Cybercriminals have infected hundreds of thousands of computers with a virus called "Pony" to steal bitcoins and other digital currencies, in the most ambitious cyberattack on virtual money uncovered so far, according to security firm Trustwave.
Trustwave said on Monday that it has found evidence that the operators of a cybercrime ring known as the Pony botnet have stolen some 85 virtual "wallets" that contained bitcoins and other types of digital currencies. The firm said it did not know how much digital currency was contained in the wallets.
"It is the first time we saw such a widespread presence of this type of malware. It was on hundreds of thousands of machines," said Ziv Mador, security research director with Chicago-based Trustwave.
Trustwave said it believes the crime ring is still operating, though it does not know who is running the group. The company said it has disrupted the servers that were controlling machines infected with Pony, but expects the group to launch more attacks on virtual currency users.
A representative for the Bitcoin Foundation, a trade group that promotes adoption of the virtual currency, advised bitcoin users to store their currency offline in a secure location to prevent cyber criminals from stealing them.

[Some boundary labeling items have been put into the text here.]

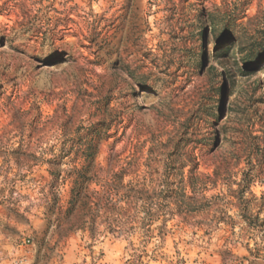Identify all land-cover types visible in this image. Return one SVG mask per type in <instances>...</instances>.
Segmentation results:
<instances>
[{"label": "rangeland", "instance_id": "1", "mask_svg": "<svg viewBox=\"0 0 264 264\" xmlns=\"http://www.w3.org/2000/svg\"><path fill=\"white\" fill-rule=\"evenodd\" d=\"M0 264H264V0H0Z\"/></svg>", "mask_w": 264, "mask_h": 264}]
</instances>
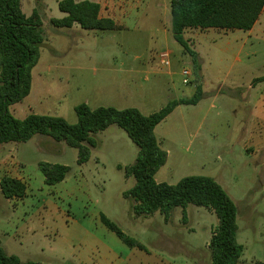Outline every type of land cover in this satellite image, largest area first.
Segmentation results:
<instances>
[{"label": "rangeland", "instance_id": "rangeland-1", "mask_svg": "<svg viewBox=\"0 0 264 264\" xmlns=\"http://www.w3.org/2000/svg\"><path fill=\"white\" fill-rule=\"evenodd\" d=\"M58 1L21 0L26 16L39 10L46 40L57 31L51 19L62 15ZM150 31L142 28L131 32V37L137 39L132 44L135 49L146 56L168 49L152 40ZM197 33L190 47L197 60L194 81L202 85L203 98L198 106H182V110L174 111L159 126L161 147L170 152V158L156 179L173 185L188 176L214 178L237 205L238 242L246 249L245 264L264 262V190L257 181L254 164H250L254 160H245L240 151L244 136L240 129L247 119L237 108L239 100L233 101L227 94L215 97L220 85L244 84V66L264 55L263 34L249 37L247 31L225 29ZM126 36L107 33L99 38L74 40L73 47L69 40L61 39L55 46L57 51L45 42L37 66L55 82L49 93L46 88L42 100L33 102L31 95L22 102L24 110L16 111V106L21 107L17 104L10 111L23 119L31 105L37 114L62 117L75 124L78 118L74 106L92 96L107 49L123 46L120 40ZM171 48L183 49L177 42ZM258 68L264 72L263 67ZM41 76L35 74L36 79ZM175 82L181 97L195 94L194 86L183 84L182 77L177 76ZM167 96L152 95L148 106L142 107L143 114L160 110ZM137 100L138 96L131 98L126 106H137ZM111 138L115 145L105 146ZM95 139L98 145L91 148L90 160L83 165L77 163V149L48 136L0 145V180L8 157H19L25 164L24 178L30 184L19 201L7 200L0 190L2 248L23 262L43 264H211L209 243L219 225L216 214L190 204L185 221L181 207L174 209L168 223L159 212L150 217L135 216L133 201L123 193L136 180L126 178L118 165L133 164L138 146L117 125L98 133ZM41 162L67 165L71 171L65 181L48 186L39 168ZM102 215L145 249L125 244L104 226Z\"/></svg>", "mask_w": 264, "mask_h": 264}, {"label": "trees", "instance_id": "trees-1", "mask_svg": "<svg viewBox=\"0 0 264 264\" xmlns=\"http://www.w3.org/2000/svg\"><path fill=\"white\" fill-rule=\"evenodd\" d=\"M58 7L66 16L51 19L54 27L71 28L77 24L84 30L94 32L119 29L112 20L100 18V5L95 2L62 0ZM263 10L264 0H171L170 30L174 40L192 56L197 65L196 54L185 38L186 31H250ZM42 27L38 9L31 16H26L21 0H0V145L25 143L36 135L48 136L77 149V163L83 165L90 160L91 148L98 145L95 136L117 125L139 148L133 164L118 165L126 178L136 180L135 185L123 193L126 199L134 203L133 214L150 217L159 212L168 223L174 209L179 207L183 209L184 221L190 204L211 210L219 220L209 243L211 264H241L244 247L238 242V208L214 178L188 176L173 185L156 180L157 173L167 163L168 154L160 146L155 129L178 107L197 105L203 98L202 88L198 86L192 97L172 100L151 115H144L137 108L91 109L82 103L75 108L78 118L75 124L62 117L40 114H29L24 119H18L10 107L30 95L33 70L40 61L41 48L46 42ZM39 168L48 186L63 182L71 171L67 165L48 162H41ZM0 188L7 199H22L27 191L21 180L8 175L2 177ZM101 221L128 246L145 249L106 216L102 215ZM0 264L43 263L23 262L18 256L8 254L0 241Z\"/></svg>", "mask_w": 264, "mask_h": 264}, {"label": "crops", "instance_id": "crops-1", "mask_svg": "<svg viewBox=\"0 0 264 264\" xmlns=\"http://www.w3.org/2000/svg\"><path fill=\"white\" fill-rule=\"evenodd\" d=\"M60 1H58L57 3H59ZM75 1H91L99 4L100 18L112 20L119 29L112 31L94 32L84 30L77 24H75L71 28L55 27L57 28V31L55 32L53 37L46 40V46L48 48L55 49V46L59 43V40L61 42V39H67L69 40V42H71L70 45H74V40L81 41L82 39L99 38L103 37L107 33L127 35L126 37H124V40L122 42L120 40V45L123 46H119L114 49H107L106 55L103 58L105 60V63L103 64L104 68L99 75L101 77L100 81L96 84L97 87L93 90L92 96L90 98L88 97L83 102L87 104L91 109H97L99 107H113L119 110H123L126 108H137L142 112V107H147L148 100H150V97L155 94L168 95L166 98V104L172 100L189 98L181 97V89L177 87L175 82V78L177 76L182 77L181 69L185 65L193 66L191 85L194 86L195 92L198 86L202 88L201 84L195 83L194 81L196 67L192 56L187 54L183 49L174 50L171 48L174 42H176L170 30L171 0ZM65 16L66 15L62 13L60 18L55 19H62ZM142 28L151 30V39L159 43L161 46H165L168 48V50L172 51L173 55L171 68L161 67L155 58L156 53L152 56H146L147 54L145 55V53L143 52L140 53L137 49H135L136 45H132L137 39L131 37V32ZM192 32L195 33L191 34ZM197 32L198 30H188L185 33V38L191 43V41L198 36L199 33ZM257 32L263 34L264 38V10L254 27L250 31H247L249 37H253L254 34H257ZM75 45L77 46V43H75ZM55 50L57 51V49ZM77 59L80 58L78 57ZM244 67L245 68L242 73L245 80L244 84H235L229 87L220 85L215 90V97L227 94V96H229L231 100L236 102L239 100L237 108L241 112H244L242 113L244 115V119H247L245 121H242V126L240 129L241 133L244 135L243 145L240 148V151L241 154L245 157V160H254L250 164H254L257 181L260 183L264 190V72H260L258 70V67H263L264 69V55L262 54L259 59L255 60L254 62H250ZM56 68L61 69L60 66H56ZM37 73L40 75L42 74V76L36 79L35 74ZM53 82H55L54 79L45 77L42 68L37 66L35 68V73L33 74L32 89L30 95L27 98L32 95L31 98L33 99V102L42 100L44 98L46 88L48 89L47 92L49 93V87ZM135 96H138L137 106H126L127 103H129L130 99ZM174 96H176V98H172ZM22 102L18 103L21 104V107H19V105L16 106V111L18 109L24 110V105H22ZM166 104H164V106ZM198 104L194 106H198ZM78 105L79 104L75 105L74 109ZM27 108L29 110V113L27 115L37 114L34 112L31 105L27 106ZM182 108V106L178 107L175 112H177V110H182ZM233 112H235V110ZM26 116H24V118ZM160 125L156 127L155 134L161 146V141L159 140L160 138L158 136V128ZM110 128H112V126ZM110 128L103 132H107ZM106 145L112 146L115 145V143L111 138L110 140H107V144H105V146ZM3 149L5 151L9 150L7 147H4ZM115 149L117 151V147H115ZM165 151L168 154V164L170 152L168 150ZM119 164L122 166H127L122 163ZM24 166L25 164L23 160L19 157H8V160L4 163L2 168V171L4 172L3 176L8 175L12 178L21 180L26 185V187L30 186V184H28L27 180L24 178ZM157 182L162 183L158 180ZM7 200L11 201L13 199ZM14 200L19 201L21 199L14 198ZM242 246L244 247V252L241 258V264H245L246 260L244 259V253L246 249L244 245ZM254 261L255 264L264 263L259 260Z\"/></svg>", "mask_w": 264, "mask_h": 264}, {"label": "built area", "instance_id": "built-area-1", "mask_svg": "<svg viewBox=\"0 0 264 264\" xmlns=\"http://www.w3.org/2000/svg\"><path fill=\"white\" fill-rule=\"evenodd\" d=\"M172 51L168 49L161 50L156 53L155 58L159 65L163 68H171L172 66ZM193 70L189 65H185L181 69L183 84L189 85L192 81Z\"/></svg>", "mask_w": 264, "mask_h": 264}]
</instances>
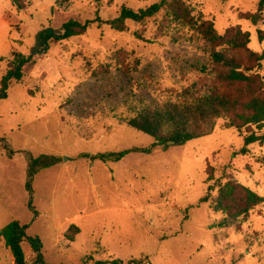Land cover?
Returning <instances> with one entry per match:
<instances>
[{
    "label": "rangeland",
    "instance_id": "rangeland-1",
    "mask_svg": "<svg viewBox=\"0 0 264 264\" xmlns=\"http://www.w3.org/2000/svg\"><path fill=\"white\" fill-rule=\"evenodd\" d=\"M158 1L0 0V78L13 55L32 61L0 100V229L11 221L27 224L26 235L40 239L48 264H264V144L240 153L253 127L238 132L217 119L210 135L164 152L130 153L119 162L92 158L153 142L120 120L130 114L125 100L132 95L184 105L230 91L220 79L225 70L208 58L201 21H212L220 36L227 28L248 32L247 48L264 53L258 38V31L264 37V10L257 25L242 19L256 12L259 0H181L193 16L189 24L163 11L126 21L123 31L103 23L122 6L137 11ZM96 18L101 22L89 24L84 35L31 55L42 30ZM213 49L245 60L244 50L222 42ZM257 72L264 82V66ZM27 154L58 159L33 179L35 219L24 188ZM226 182L263 202L236 229L212 228L226 219L214 206ZM22 248L25 263L33 264L25 241ZM0 264H13L1 239Z\"/></svg>",
    "mask_w": 264,
    "mask_h": 264
},
{
    "label": "trees",
    "instance_id": "trees-1",
    "mask_svg": "<svg viewBox=\"0 0 264 264\" xmlns=\"http://www.w3.org/2000/svg\"><path fill=\"white\" fill-rule=\"evenodd\" d=\"M17 10L24 9L23 4H15ZM264 10V0H259L257 10L254 14L243 15L242 19L249 20L253 25L261 20ZM164 12L175 22L192 23L188 5L181 0H159L147 8L133 11L122 6L118 15L111 20L104 21L115 31H123L125 22L132 21L140 23L144 20L155 17L159 12ZM101 22L98 18L94 21L80 23L75 20H68L61 24L60 28L44 29L37 39L43 47L49 44L60 43L70 38L79 37L86 33L89 24ZM198 33L201 34L209 45V60L216 66L225 70L226 74L221 77L229 88V92L222 94L209 93L193 103L176 105L170 102L156 104L132 95L131 99L125 100L130 114L120 120L127 126L147 134L153 142L147 147H133L127 150L99 153L92 156L102 162H119L124 156L130 153L150 154L158 148L166 151L170 147L183 146L191 140L210 135L215 127L217 119L225 121V128L235 129L240 132L242 129L253 127L254 130H247L243 136V147L241 154L247 153V147L251 144H264V134L258 135L256 131L264 129V82L257 70L264 66V53L256 54L247 48L250 43L248 32L237 28H227L223 35L216 34L212 21H201ZM258 38L264 39L262 31H258ZM222 42L231 49L244 50L245 60L228 56L225 52H217L213 49L216 43ZM46 51V50H45ZM44 53V52H43ZM32 67L30 56L17 53L7 65L4 75L0 78V100L7 98V90L12 82H20L24 73ZM12 152L7 153L11 158ZM88 157V155H82ZM81 156V157H82ZM261 164L264 166V155L261 157ZM58 163L54 156L39 155L36 157L27 154L24 188L27 192V210L32 214V219L37 217L33 206L32 182L40 171L51 168ZM209 190V188L207 189ZM206 202V197L200 199ZM263 198L246 187L226 182L218 188V196L214 203L215 209L224 213L226 219L212 225V228H234L239 219L245 216L250 210L259 206ZM27 224H20L18 221H11L0 229V239L4 246L10 251L13 264H26L22 243L25 241L31 252L34 254L33 264H48L42 255V244L38 237L27 236ZM78 231V229H74ZM72 238L69 237V241Z\"/></svg>",
    "mask_w": 264,
    "mask_h": 264
},
{
    "label": "built area",
    "instance_id": "built-area-1",
    "mask_svg": "<svg viewBox=\"0 0 264 264\" xmlns=\"http://www.w3.org/2000/svg\"><path fill=\"white\" fill-rule=\"evenodd\" d=\"M125 264H151L147 259H132Z\"/></svg>",
    "mask_w": 264,
    "mask_h": 264
},
{
    "label": "water",
    "instance_id": "water-1",
    "mask_svg": "<svg viewBox=\"0 0 264 264\" xmlns=\"http://www.w3.org/2000/svg\"><path fill=\"white\" fill-rule=\"evenodd\" d=\"M96 2L100 1V0H95ZM41 42L38 40L36 47L34 48V51L32 52L31 55H34L36 53H43L45 51V47L40 48Z\"/></svg>",
    "mask_w": 264,
    "mask_h": 264
}]
</instances>
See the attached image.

"Electronic wallet security continues to improve by leaps and bounds as hardware wallets become available and we start to see software wallets that support multi-signature transactions," said the Bitcoin Foundation's director of public affairs, Jinyoung Lee Englund.
Trustwave's discovery comes after an unrelated cyber attack that spammed bitcoin exchanges earlier this month. That attack prompted at least three online virtual currency traders to halt withdrawals, causing bitcoin's value to plunge 33 percent over three weeks.
Bitcoin is a digital currency sustained by software code written by an unknown programmer or group of programmers. It is not governed by any one company or person, and its value is determined by user demand. People who buy digital currency can store it in virtual wallets on their own machines or with companies that offer storage and security services.
Mador said digital currency theft is still in its infancy, but that it is likely to grow. He said that digital currency buyers can protect themselves from hackers by using encrypted files.
"Most websites don't encrypt them by default, but you can turn them on," he added.